Space management is a big issue for me, living in an apartment, and consequently my studio is quite full. I am pretty much at the cusp right now, not much more can be held in this place. It just doesn't have the power. I have been creative through use of shelves, tool boxes, shelving brackets and the like, but without some severe revamp, it won't go any further. Here is a picture of my current room, with a messy desk of course (a sign of genius they say).




As you can see the cases standing are between the previously mentioned shelf brackets, there are shelves in the closet, you name it. Not to mention typical dog photobombing, he seems to pop up everywhere.
How do you deal with space? Or do you not have much in terms of confines?
As mentioned yesterday, some folks gut the MFD's right out of their G&L. I find that one to be really odd, given how it seems more and more brands of offering garbage for pickups. When I see a guitar I can buy without having to swap the pickups, it is much more appealing. Ideally I don't have to do a lot of work to get a guitar doing what I want. If it can do what I need and well off the hop, I will pay a premium for it, opposed to giving it hours upon hours at the bench. I did mod my ASAT for a 4 way switch, but that was about it.
To MFD , or not? It was the MFDs that sold this G&L.

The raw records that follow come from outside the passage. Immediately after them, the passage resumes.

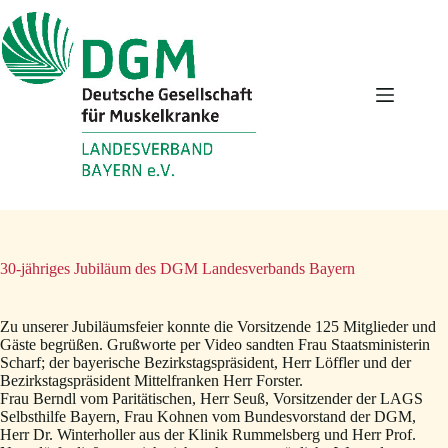
Zum
Inhalt
springen
30-jähriges Jubiläum des DGM Landesverbands Bayern
Zu unserer Jubiläumsfeier konnte die Vorsitzende 125 Mitglieder und
Gäste begrüßen. Grußworte per Video sandten Frau Staatsministerin
Scharf; der bayerische Bezirkstagspräsident, Herr Löffler und der
Bezirkstagspräsident Mittelfranken Herr Forster.
Frau Berndl vom Paritätischen, Herr Seuß, Vorsitzender der LAGS
Selbsthilfe Bayern, Frau Kohnen vom Bundesvorstand der DGM,
Herr Dr. Winterholler aus der Klinik Rummelsberg und Herr Prof.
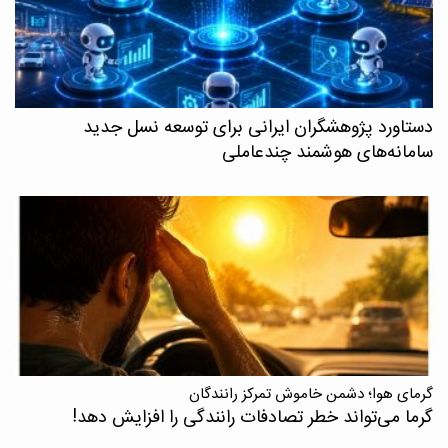
دستاورد پژوهشگران ایرانی برای توسعه نسل جدید
سامانه‌های هوشمند چندعاملی
گرمای هوا؛ دشمن خاموش تمرکز رانندگان
گرما می‌تواند خطر تصادفات رانندگی را افزایش دهد!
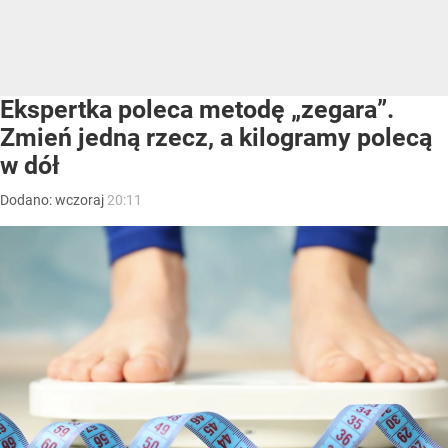
Ekspertka poleca metodę „zegara”.
Zmień jedną rzecz, a kilogramy polecą
w dół
Dodano:
wczoraj
20:11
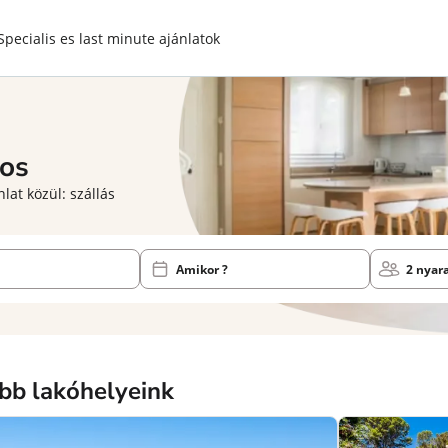
Specialis es last minute ajánlatok
os
lat közül: szállás
Amikor ?
2 nyar
bb lakóhelyeink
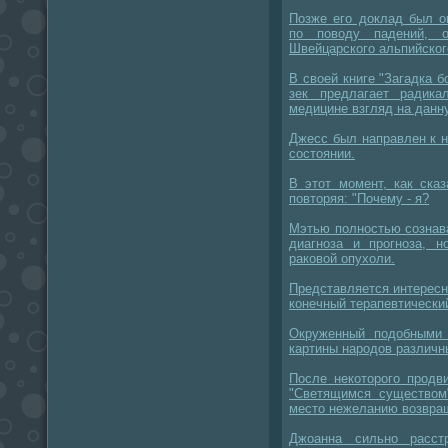
Позже его доклад был о
по поводу падений, 
Швейцарского альпийског
В своей книге "Загадка б
зек предлагает радик
медицине взгляд на данн
Джесс был направлен к 
состоянии.
В этот момент, как ска
повторяя: "Почему - я?
Мэтью полностью сознав
диагноза и прогноза, н
раковой опухоли.
Представляется интересн
конечный терапевтический
Окруженный подобными 
картины народов различн
После некоторого продв
"Светящимся существом
место нежеланию возвра
Джоанна сильно расст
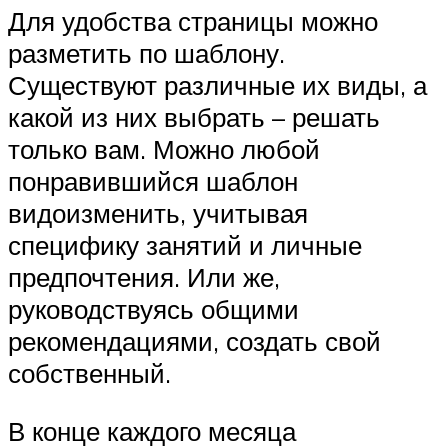
Для удобства страницы можно
разметить по шаблону.
Существуют различные их виды, а
какой из них выбрать – решать
только вам. Можно любой
понравившийся шаблон
видоизменить, учитывая
специфику занятий и личные
предпочтения. Или же,
руководствуясь общими
рекомендациями, создать свой
собственный.
В конце каждого месяца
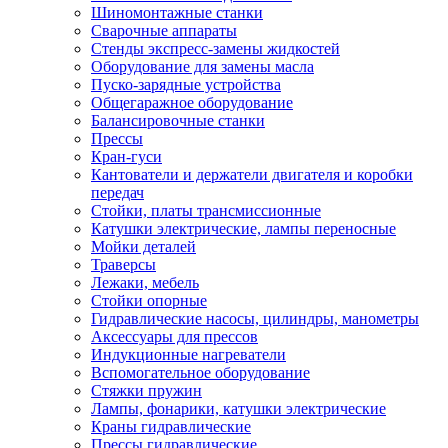
Шиномонтажные станки
Сварочные аппараты
Стенды экспресс-замены жидкостей
Оборудование для замены масла
Пуско-зарядные устройства
Общегаражное оборудование
Балансировочные станки
Прессы
Кран-гуси
Кантователи и держатели двигателя и коробки
передач
Стойки, платы трансмиссионные
Катушки электрические, лампы переносные
Мойки деталей
Траверсы
Лежаки, мебель
Стойки опорные
Гидравлические насосы, цилиндры, манометры
Аксессуары для прессов
Индукционные нагреватели
Вспомогательное оборудование
Стяжки пружин
Лампы, фонарики, катушки электрические
Краны гидравлические
Прессы гидравлические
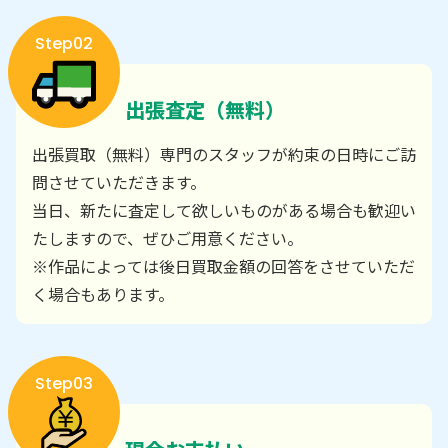
Step02
出張査定（無料）
出張買取（無料）専門のスタッフが約束の日時にご訪
問させていただきます。
当日、新たに査定して欲しいものがある場合も歓迎い
たしますので、ぜひご用意ください。
※作品によっては後日買取金額の回答をさせていただ
く場合もあります。
Step03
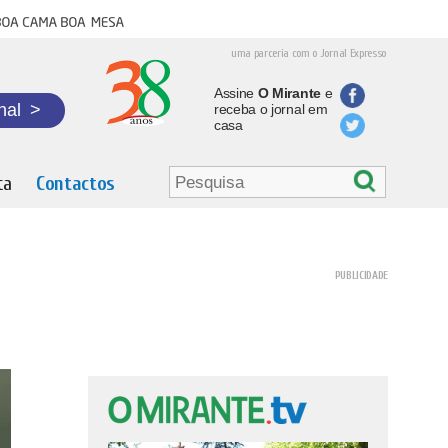
oa cama boa mesa
uma parceria com o Jornal Expresso
Assine
O Mirante
e
nal
>
receba o jornal em
casa
ta
Contactos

Lastly, as someone mentioned sounds or something yesterday, I will tote the dreaded swiss army knife. A general beast bred of dissatisfaction in sound, which became a all around monster with a near Zappa level control scheme. My Carvin C66.

It doesn't get much for play nowadays, but before being outclassed by by EBMM and PRS it was my long practice axe, for the aforementioned long term comfort reasons with the ASAT, just not my jamming axe. Not a bad axe by any means, but it took me a very long time to get it where I was happy with how it was sounding. The pickups are BKP Rebel Yells, nice pickups, lots of upper mid presence, very ballsy. The sustain block is now made of tungsten, which reinforced the low end of the guitar some (the combined added mass / length + increased hardness seems likely to have lowered the frequency, extra 50g after all. Hardness is more important than mass though, in this case).
So the controls now, they are something. Step 1 is that big chrome 4P3T switch. Both pickups run into that and are toggled between series/split/parallel. Off the middle of that, the north and south finish wires are intercepted by the pot in the middle. This is a 'humbucker control pot' and what it does is rolls off the high frequency from ONE coil, not both, which stops the highs of the other from being cancelled out. A bit brighter, but just as far as humbucker, so closer to a P90. Which coil depends on whether you pull the pot of not. From there a standard 3 way blade -> vol -> tone. The tone pulls for a phase switch on the neck, and you can depress the volume pot for a kill switch (shadow kill pot).
Overall, a pretty cool setup that lets you coax everything imaginable out of those pickups.
Ever taken on some really ambitious modding?